La più recente forma di estrattivismo delle compagnie minerarie è il colonialismo del carbonio, sinergico alla loro attività, in quanto utilizzato per rendere i metalli necessari alla transizione carbon neutral. L'industria mineraria genera annualmente tra emissioni dalle attività dirette (scope 1) e quelle dovute all'energia utilizzata (scope 2) circa 5,1 miliardi di tonnellate, Gt, di CO2 mentre le emissioni lungo la catena del valore (scope 3) sono di ulteriori 14 Gt che rappresentano nel complesso oltre la metà delle 33 Gt di CO2 emesse a livello globale.

I crediti di carbonio sono tipicamente emessi da progetti che preservano le foreste, che assorbono gas serra, e ogni credito rappresenta la riduzione o la rimozione di una tonnellata di anidride carbonica dall'atmosfera. Le compagnie minerarie sottraggono i crediti di carbonio acquistati dalle loro impronte di carbonio annuali per rivendicare operazioni a emissioni zero.

Pertanto rendere “verde” un metallo è un sistema apparentemente semplice: tutto ciò che serve è un software blockchain, una foresta protetta e naturalmente i fondi necessari a pagare i crediti acquistati. Una volta acquistate le compensazioni e tracciate le spedizioni del metallo attraverso la tecnologia blockchain il gioco è fatto.

La foresta protetta ha utilizzato i fondi per assicurarsi che gli alberi non venissero abbattuti: in questo modo il normale tasso di deforestazione è diminuito ed è come se le emissioni per la produzione di quel metallo non si fossero verificate.

Naturalmente le cose non sono così semplici.

Come si norma il tasso di perdita di foreste? E come impatta sulle persone che in quella foresta ci vivono? Una recente esperienza nella foresta dell'Alto Mayo in Perù ha rivelato che la tutela ad oltranza aveva esacerbato i conflitti tra il governo e gli abitanti dei villaggi che vivevano da tempo nell'area ma che all'improvviso venivano trattati come intrusi. Il sequestro del carbonio forestale per la mitigazione del clima è diventato prioritario rispetto a tutti gli altri usi forestali, escludendo di fatto tutti gli altri utilizzi: mezzi di sussistenza, usi culturali, industrie tradizionali, ed altre attività che dipendono dalla foresta.
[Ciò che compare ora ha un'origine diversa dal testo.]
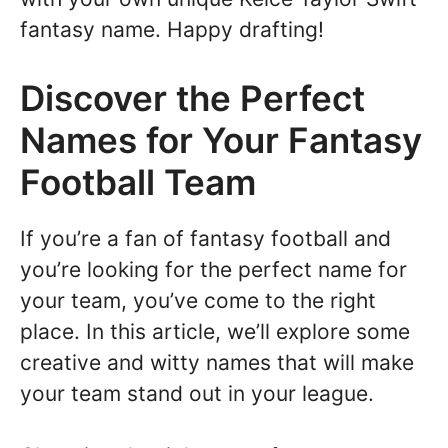
fantasy name. Happy drafting!
Discover the Perfect
Names for Your Fantasy
Football Team
If you’re a fan of fantasy football and
you’re looking for the perfect name for
your team, you’ve come to the right
place. In this article, we’ll explore some
creative and witty names that will make
your team stand out in your league.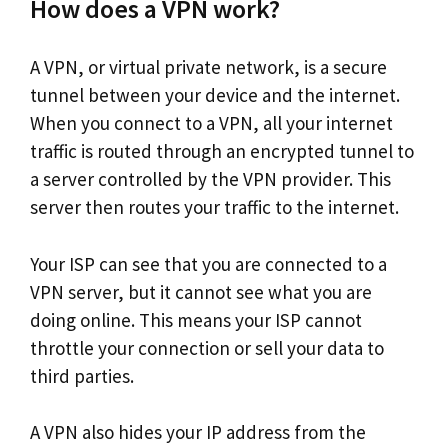
How does a VPN work?
A VPN, or virtual private network, is a secure
tunnel between your device and the internet.
When you connect to a VPN, all your internet
traffic is routed through an encrypted tunnel to
a server controlled by the VPN provider. This
server then routes your traffic to the internet.
Your ISP can see that you are connected to a
VPN server, but it cannot see what you are
doing online. This means your ISP cannot
throttle your connection or sell your data to
third parties.
A VPN also hides your IP address from the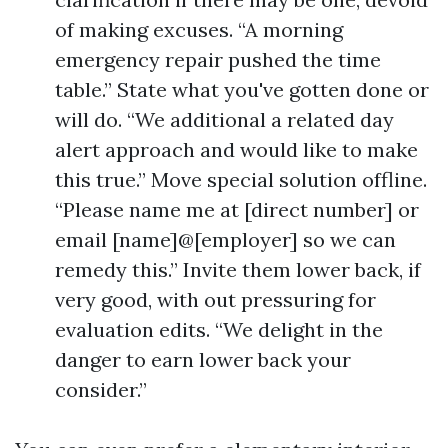
of making excuses. “A morning
emergency repair pushed the time
table.” State what you've gotten done or
will do. “We additional a related day
alert approach and would like to make
this true.” Move special solution offline.
“Please name me at [direct number] or
email [name]@[employer] so we can
remedy this.” Invite them lower back, if
very good, with out pressuring for
evaluation edits. “We delight in the
danger to earn lower back your
consider.”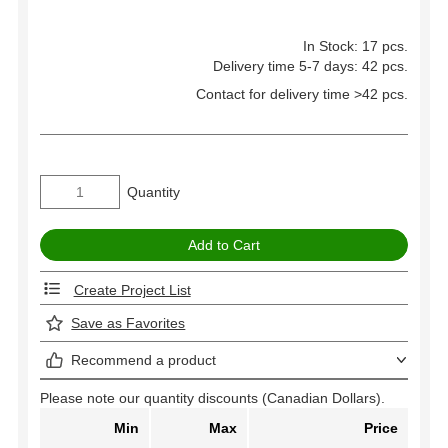
In Stock: 17 pcs.
Delivery time 5-7 days: 42 pcs.
Contact for delivery time >42 pcs.
Quantity
Create Project List
Save as Favorites
Recommend a product
Please note our quantity discounts (Canadian Dollars).
Min
Max
Price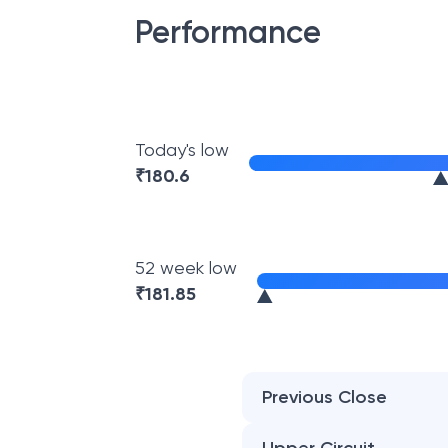
Performance
Today's low
₹
180.6
52 week low
₹
181.85
Previous Close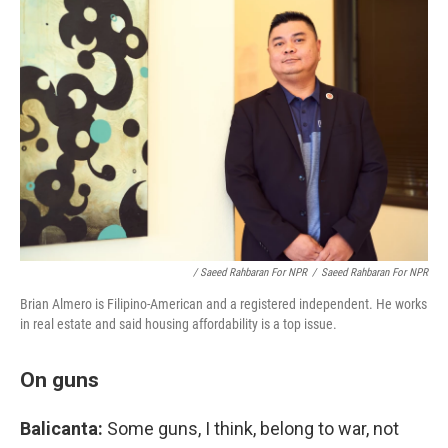
/ Saeed Rahbaran For NPR
/
Saeed Rahbaran For NPR
Brian Almero is Filipino-American and a registered independent. He works
in real estate and said housing affordability is a top issue.
On guns
Balicanta:
Some guns, I think, belong to war, not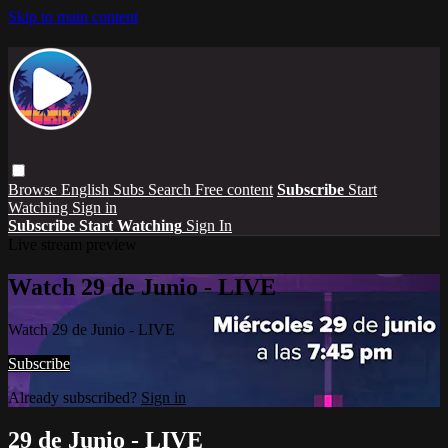
Skip to main content
Browse
English Subs
Search
Free content
Subscribe
Start
Watching
Sign in
Subscribe
Start Watching
Sign In
Live stream preview
Watch 29 de Junio - LIVE
Watch 29 de Junio - LIVE
Subscribe
Already subscribed?
Sign in
29 de Junio - LIVE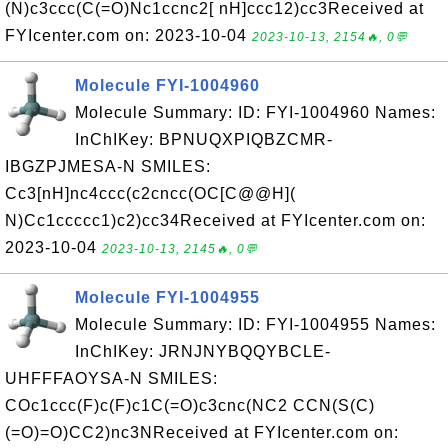
(N)c3ccc(C(=O)Nc1ccnc2[ nH]ccc12)cc3Received at
FYIcenter.com on: 2023-10-04
2023-10-13, 2154🔥, 0💬
Molecule FYI-1004960
Molecule Summary: ID: FYI-1004960 Names:
InChIKey: BPNUQXPIQBZCMR-
IBGZPJMESA-N SMILES:
Cc3[nH]nc4ccc(c2cncc(OC[C@@H](
N)Cc1ccccc1)c2)cc34Received at FYIcenter.com on:
2023-10-04
2023-10-13, 2145🔥, 0💬
Molecule FYI-1004955
Molecule Summary: ID: FYI-1004955 Names:
InChIKey: JRNJNYBQQYBCLE-
UHFFFAOYSA-N SMILES:
COc1ccc(F)c(F)c1C(=O)c3cnc(NC2 CCN(S(C)
(=O)=O)CC2)nc3NReceived at FYIcenter.com on: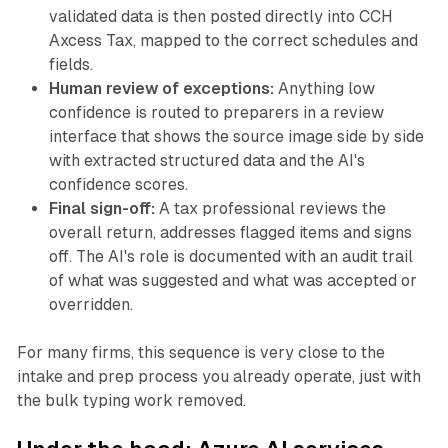
validated data is then posted directly into CCH
Axcess Tax, mapped to the correct schedules and
fields.
Human review of exceptions:
Anything low
confidence is routed to preparers in a review
interface that shows the source image side by side
with extracted structured data and the AI's
confidence scores.
Final sign-off:
A tax professional reviews the
overall return, addresses flagged items and signs
off. The AI's role is documented with an audit trail
of what was suggested and what was accepted or
overridden.
For many firms, this sequence is very close to the
intake and prep process you already operate, just with
the bulk typing work removed.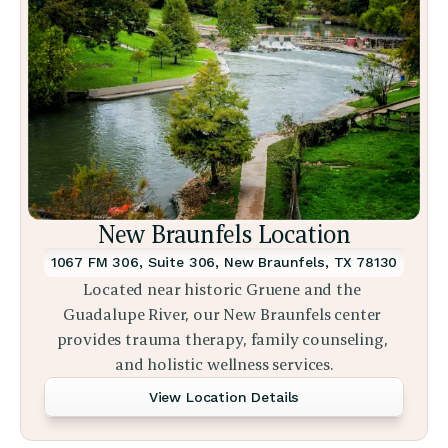
New Braunfels Location
1067 FM 306, Suite 306, New Braunfels, TX 78130
Located near historic Gruene and the 
Guadalupe River, our New Braunfels center 
provides trauma therapy, family counseling, 
and holistic wellness services.
View Location Details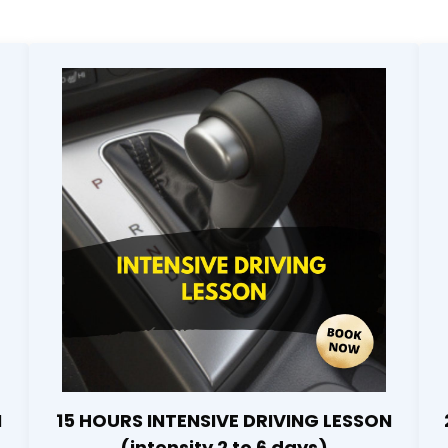
N
15 HOURS INTENSIVE DRIVING LESSON
(intensity 2 to 6 days)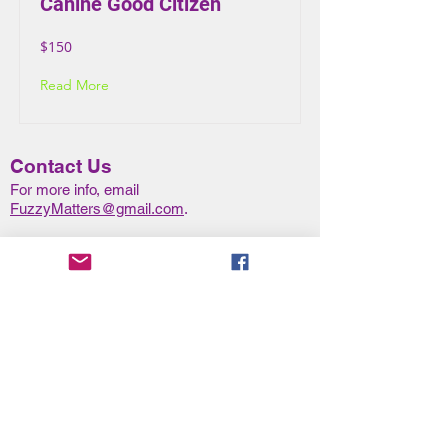
Canine Good Citizen
$150
Read More
Contact Us
For more info, email
FuzzyMatters@gmail.com
.
To request a call back or schedule a new
client consultation, complete the
New Client
Form
.
Class Location
Our cla
sses are taught at
Wikazri Canine Sports Field:
11101 Slaugh
t
er Creek Drive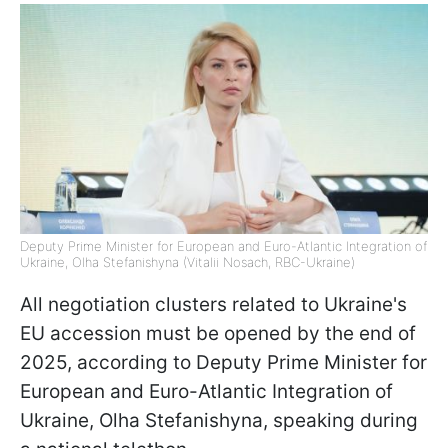
Deputy Prime Minister for European and Euro-Atlantic Integration of
Ukraine, Olha Stefanishyna (Vitalii Nosach, RBC-Ukraine)
All negotiation clusters related to Ukraine's
EU accession must be opened by the end of
2025, according to Deputy Prime Minister for
European and Euro-Atlantic Integration of
Ukraine, Olha Stefanishyna, speaking during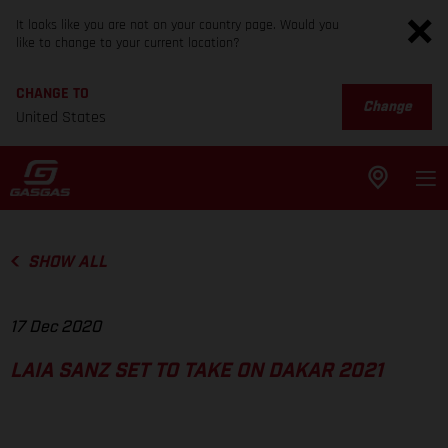
It looks like you are not on your country page. Would you
like to change to your current location?
CHANGE TO
Change
United States
SHOW ALL
17 Dec 2020
LAIA SANZ SET TO TAKE ON DAKAR 2021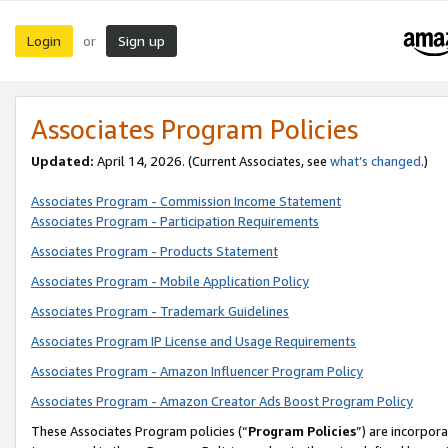
Login
Sign up
or
Associates Program Policies
Updated:
April 14, 2026. (Current Associates, see
what’s changed
.)
Associates Program - Commission Income Statement
Associates Program - Participation Requirements
Associates Program - Products Statement
Associates Program - Mobile Application Policy
Associates Program - Trademark Guidelines
Associates Program IP License and Usage Requirements
Associates Program - Amazon Influencer Program Policy
Associates Program - Amazon Creator Ads Boost Program Policy
These Associates Program policies (“
Program Policies
”) are incorpor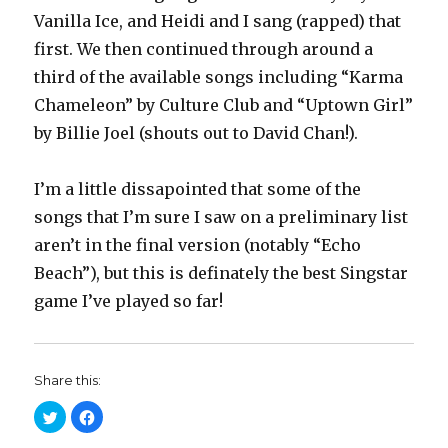
Vanilla Ice, and Heidi and I sang (rapped) that
first. We then continued through around a
third of the available songs including “Karma
Chameleon” by Culture Club and “Uptown Girl”
by Billie Joel (shouts out to David Chan!).
I’m a little dissapointed that some of the
songs that I’m sure I saw on a preliminary list
aren’t in the final version (notably “Echo
Beach”), but this is definately the best Singstar
game I’ve played so far!
Share this:
C
C
l
l
i
i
L'attuale mercato dei crediti di carbonio non è regolamentato e frequentemente esposto a critiche perché questi progetti sono considerati di scarsa efficacia poichè non producono riduzioni durature delle emissioni. Inoltre sono stati documentati abusi che hanno screditato l'uso di un credito di carbonio che è stato compromesso dalla creazione di nuovi progetti di combustibili fossili altrove nella medesima area. In realtà questi crediti andrebbero utilizzati per integrare, non per sostituire, profonde riduzioni delle proprie emissioni altrimenti si tratta di greenwashing.

In assenza di un cambiamento radicale nella politica, senza interventi da parte degli Stati con approcci nuovi e razionali che mettano da parte le ideologie e perdurando, invece, la mancanza di pianificazione che ha contraddistinto finora l’approccio alla transizione energetica, la produzione delle materie prime necessarie al Green Deal potrebbe tradursi in un nuovo, storico, picco di emissioni.